There he was prescribed a drug, Vimovo, a combination of Naproxen and esomeprazole (a Prilosec-like medication) that is marketed by a Horizon Pharmaceuticals. Sadly, a 60 day supply of Vimovo retails for around $137 dollars at Costco while a similar dose of generic Naproxen could be purchased for $10 dollars at the same store: More on that part of the story in a future article.
A few months earlier I cared for another patient who was also in heart failure after a podiatrist suggested he take some Advil for his painful toe. While the over-the–counter version of this drug only cost pennies, it was of the same nonsteroidal anti-inflammatory drug class (NSAID) and had the same effect — it diminished the blood flow to the kidneys and eventually caused the patient to swell with fluids, the blood pressure to rise, and the kidneys to work less effectively.

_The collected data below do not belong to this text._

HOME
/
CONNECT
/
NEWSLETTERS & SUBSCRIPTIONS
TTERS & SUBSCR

NSAIDs, available to anyone at their local pharmacy and under the names like Motrin, Advil and Alleve, are very unsafe drugs when patients with heart failure, kidney disease, or hypertension take them. The FDA is not doing a good enough job warning patients about the risk of these drugs. Some doctors, like this specialist in pain management seem naïve to the risk or, as I suspect, are too concerned with assembly line medicine to ask their patient if they have a heart disease, are prescribing medications that appear innocuous but are very harmful. And other healthcare providers that include dentists, podiatrists and orthopedists seem to be less knowledgeable about how harmful these medications can be, if given to the wrong patient.

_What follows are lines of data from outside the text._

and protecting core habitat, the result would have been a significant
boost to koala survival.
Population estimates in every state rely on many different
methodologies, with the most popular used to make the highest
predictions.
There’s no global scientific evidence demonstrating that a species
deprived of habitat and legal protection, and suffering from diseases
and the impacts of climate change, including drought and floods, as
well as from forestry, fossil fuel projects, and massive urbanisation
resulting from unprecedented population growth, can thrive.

Patients with controlled hypertension who are given an NSAID may find their blood pressure out of control and in their local emergency room with a headache or stroke. And patients with coronary disease might be increasing their risk of heart attack by just taking one Advil.

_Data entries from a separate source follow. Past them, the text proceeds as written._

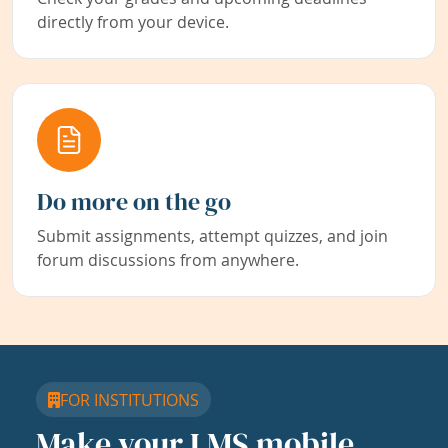
directly from your device.
Do more on the go
Submit assignments, attempt quizzes, and join
forum discussions from anywhere.
FOR INSTITUTIONS
Make your LMS mobile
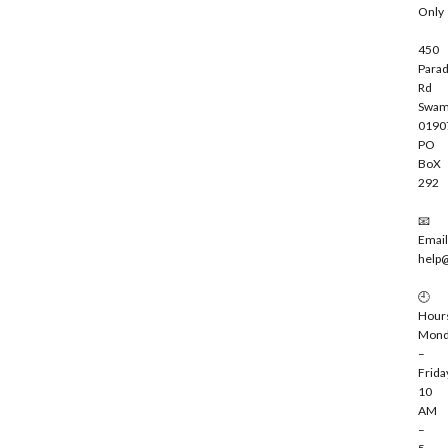
Only
450
Parad
Rd
Swam
0190
PO
BoX
292
📧
Email
help
🕘
Hour
Mond
–
Frida
10
AM
–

To be fair to manufacturers of NSAIDs, like Horizon Pharmaceuticals, and the FDA , there are warnings on the packaging insert:
Like all medications that contain nonsteroidal anti-inflammatory drugs (NSAIDs), VIMOVO may increase the chance of a heart attack or stroke that can lead to death. This chance increases: with longer use of NSAID medicines; in people who have heart disease; NSAID-containing medications, such as VIMOVO, should never be used before or after a type of heart surgery called coronary artery bypass graft (CABG).
As with all medications that contain NSAIDs, VIMOVO may increase the chance of stomach and intestinal problems, such as bleeding or an ulcer, which can occur without warning and may cause death.
Elderly patients are at greater risk for serious gastrointestinal events.
But few patients read the package insert, especially when a physician tells them to take the drug. And too many physicians don’t take the two-seconds to ask: “Do you have heart disease?”
Twenty-years ago I would never consider writing this , being indoctrinated through my training about the horrors and inappropriateness of malpractice lawsuits, but if physicians are handing out deadly drugs to patients, and if some of those patients are getting very sick because of it, then we need to find a way to prevent this. Unfortunately, I continue to witness patients with CHF and renal disease prescribed NSAIDs and it appears that our FDA is not policing big pharma or physicians enough to stop this. Perhaps a few multi-million dollar law-suits that make the tabloids might be our only deterrent. Until then patients need to educate themselves about their illness and to question their healthcare providers and pharmacists before accepting any new medication.